━━━ Material supplied
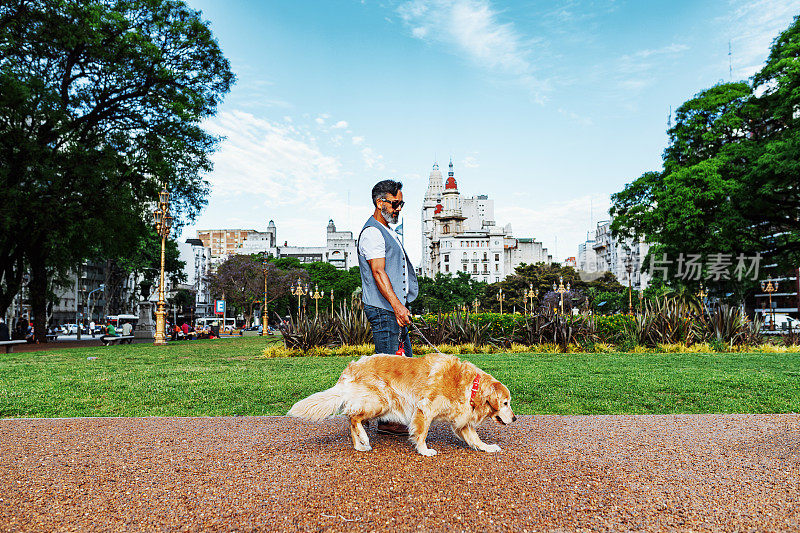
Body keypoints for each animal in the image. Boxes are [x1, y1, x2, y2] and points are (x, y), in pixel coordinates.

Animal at [290, 352, 516, 456]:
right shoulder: (425, 409)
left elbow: (475, 439)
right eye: (505, 403)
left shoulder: (462, 421)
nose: (514, 418)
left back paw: (360, 445)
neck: (471, 386)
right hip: (379, 401)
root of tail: (352, 366)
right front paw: (424, 450)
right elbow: (422, 433)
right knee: (353, 418)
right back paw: (364, 438)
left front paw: (488, 447)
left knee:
━━━━━━
**What you have to do**
The answer must be a single number: the count of lines above that contain "left".

**Answer section**
5